• **Work to complete**:
Look through the listing below and write out exactly the lines from the line with "从上文可以看出来由于系统提供" to the line with "VpnService是开发A", both included, and no others.

******

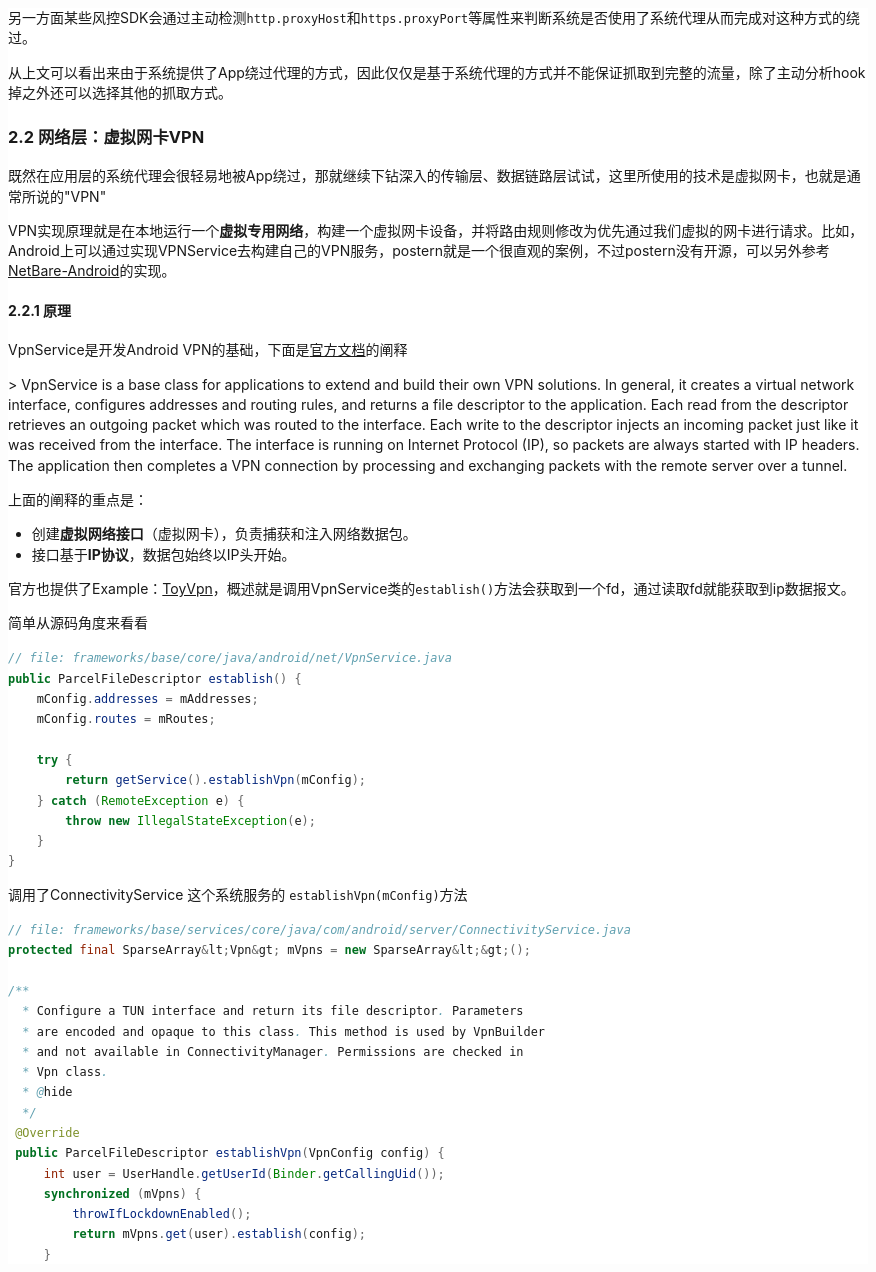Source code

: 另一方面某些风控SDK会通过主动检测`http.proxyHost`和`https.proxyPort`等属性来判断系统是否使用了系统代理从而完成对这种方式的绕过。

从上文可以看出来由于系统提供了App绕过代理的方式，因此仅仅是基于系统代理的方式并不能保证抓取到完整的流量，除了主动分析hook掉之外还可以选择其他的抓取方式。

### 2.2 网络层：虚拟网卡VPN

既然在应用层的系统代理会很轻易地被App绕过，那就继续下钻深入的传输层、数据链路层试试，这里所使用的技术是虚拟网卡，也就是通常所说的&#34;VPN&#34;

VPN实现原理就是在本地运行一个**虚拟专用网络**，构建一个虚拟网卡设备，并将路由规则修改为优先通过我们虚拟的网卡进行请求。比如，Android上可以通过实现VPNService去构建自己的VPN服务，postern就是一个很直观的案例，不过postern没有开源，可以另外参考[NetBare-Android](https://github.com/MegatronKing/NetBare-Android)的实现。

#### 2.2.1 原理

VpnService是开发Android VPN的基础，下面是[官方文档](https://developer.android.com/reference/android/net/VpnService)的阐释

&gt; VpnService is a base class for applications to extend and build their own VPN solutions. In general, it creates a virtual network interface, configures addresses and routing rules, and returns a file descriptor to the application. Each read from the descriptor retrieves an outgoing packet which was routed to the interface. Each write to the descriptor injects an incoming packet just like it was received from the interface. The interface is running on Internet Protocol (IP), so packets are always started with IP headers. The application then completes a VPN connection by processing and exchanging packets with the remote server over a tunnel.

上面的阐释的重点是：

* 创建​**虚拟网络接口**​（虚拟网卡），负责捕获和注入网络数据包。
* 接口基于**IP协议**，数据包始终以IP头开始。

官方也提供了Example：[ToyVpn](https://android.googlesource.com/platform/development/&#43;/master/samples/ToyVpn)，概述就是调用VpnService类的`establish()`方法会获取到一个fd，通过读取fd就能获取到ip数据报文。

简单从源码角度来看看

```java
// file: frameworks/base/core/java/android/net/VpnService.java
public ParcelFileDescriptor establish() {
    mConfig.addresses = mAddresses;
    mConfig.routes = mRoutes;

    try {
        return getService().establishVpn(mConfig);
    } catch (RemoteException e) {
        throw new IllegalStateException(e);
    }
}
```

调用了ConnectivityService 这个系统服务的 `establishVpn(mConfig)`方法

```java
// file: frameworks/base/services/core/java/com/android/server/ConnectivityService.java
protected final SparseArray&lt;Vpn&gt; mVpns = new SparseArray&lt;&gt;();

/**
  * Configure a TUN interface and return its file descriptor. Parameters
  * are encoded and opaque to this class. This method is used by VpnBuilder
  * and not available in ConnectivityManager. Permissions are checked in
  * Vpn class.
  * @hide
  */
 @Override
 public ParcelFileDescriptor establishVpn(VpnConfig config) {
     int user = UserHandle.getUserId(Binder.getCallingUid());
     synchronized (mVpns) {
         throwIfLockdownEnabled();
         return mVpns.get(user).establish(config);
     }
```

******

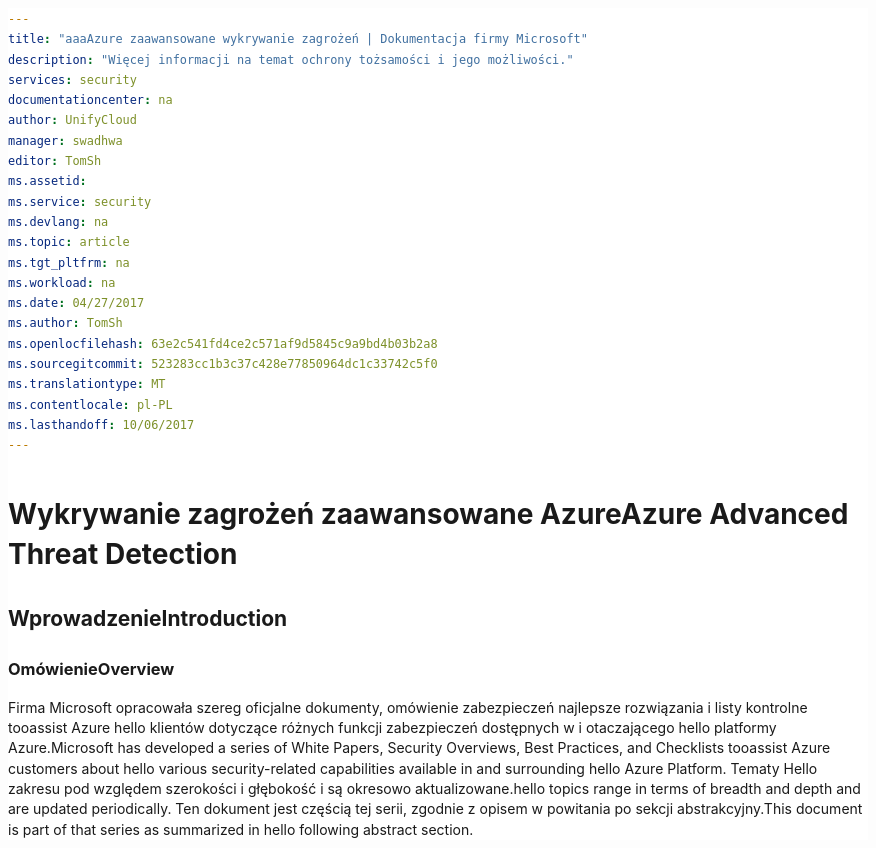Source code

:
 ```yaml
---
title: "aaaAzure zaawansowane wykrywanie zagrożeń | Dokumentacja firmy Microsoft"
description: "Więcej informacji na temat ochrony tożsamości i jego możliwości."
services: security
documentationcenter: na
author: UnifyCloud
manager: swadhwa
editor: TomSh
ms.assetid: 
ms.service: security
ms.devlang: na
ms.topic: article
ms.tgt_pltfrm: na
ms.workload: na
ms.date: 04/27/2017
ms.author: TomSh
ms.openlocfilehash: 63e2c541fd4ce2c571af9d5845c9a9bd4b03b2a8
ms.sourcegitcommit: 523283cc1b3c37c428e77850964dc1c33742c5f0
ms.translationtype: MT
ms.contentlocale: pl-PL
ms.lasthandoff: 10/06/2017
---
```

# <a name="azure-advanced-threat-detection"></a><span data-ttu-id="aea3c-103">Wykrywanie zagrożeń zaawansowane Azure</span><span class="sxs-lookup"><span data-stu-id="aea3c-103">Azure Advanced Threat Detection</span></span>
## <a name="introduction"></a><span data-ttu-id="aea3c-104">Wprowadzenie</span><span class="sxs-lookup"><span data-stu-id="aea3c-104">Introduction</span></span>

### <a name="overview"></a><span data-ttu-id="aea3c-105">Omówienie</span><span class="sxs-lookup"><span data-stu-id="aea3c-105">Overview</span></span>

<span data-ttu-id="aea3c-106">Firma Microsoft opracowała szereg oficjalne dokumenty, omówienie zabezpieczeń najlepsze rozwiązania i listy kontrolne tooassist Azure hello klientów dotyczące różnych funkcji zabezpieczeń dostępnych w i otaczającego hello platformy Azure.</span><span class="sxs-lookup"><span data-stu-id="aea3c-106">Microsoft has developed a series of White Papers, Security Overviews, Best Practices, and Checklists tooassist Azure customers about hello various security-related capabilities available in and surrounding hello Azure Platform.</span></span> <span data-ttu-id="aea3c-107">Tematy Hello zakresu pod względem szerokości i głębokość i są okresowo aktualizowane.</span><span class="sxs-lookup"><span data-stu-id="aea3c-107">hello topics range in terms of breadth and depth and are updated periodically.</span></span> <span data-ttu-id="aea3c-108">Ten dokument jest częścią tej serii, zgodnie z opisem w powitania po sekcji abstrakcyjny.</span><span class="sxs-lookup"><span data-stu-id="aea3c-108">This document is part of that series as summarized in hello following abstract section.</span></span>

******

• **Solution for this task**:
从上文可以看出来由于系统提供了App绕过代理的方式，因此仅仅是基于系统代理的方式并不能保证抓取到完整的流量，除了主动分析hook掉之外还可以选择其他的抓取方式。

### 2.2 网络层：虚拟网卡VPN

既然在应用层的系统代理会很轻易地被App绕过，那就继续下钻深入的传输层、数据链路层试试，这里所使用的技术是虚拟网卡，也就是通常所说的&#34;VPN&#34;

VPN实现原理就是在本地运行一个**虚拟专用网络**，构建一个虚拟网卡设备，并将路由规则修改为优先通过我们虚拟的网卡进行请求。比如，Android上可以通过实现VPNService去构建自己的VPN服务，postern就是一个很直观的案例，不过postern没有开源，可以另外参考[NetBare-Android](https://github.com/MegatronKing/NetBare-Android)的实现。

#### 2.2.1 原理

VpnService是开发Android VPN的基础，下面是[官方文档](https://developer.android.com/reference/android/net/VpnService)的阐释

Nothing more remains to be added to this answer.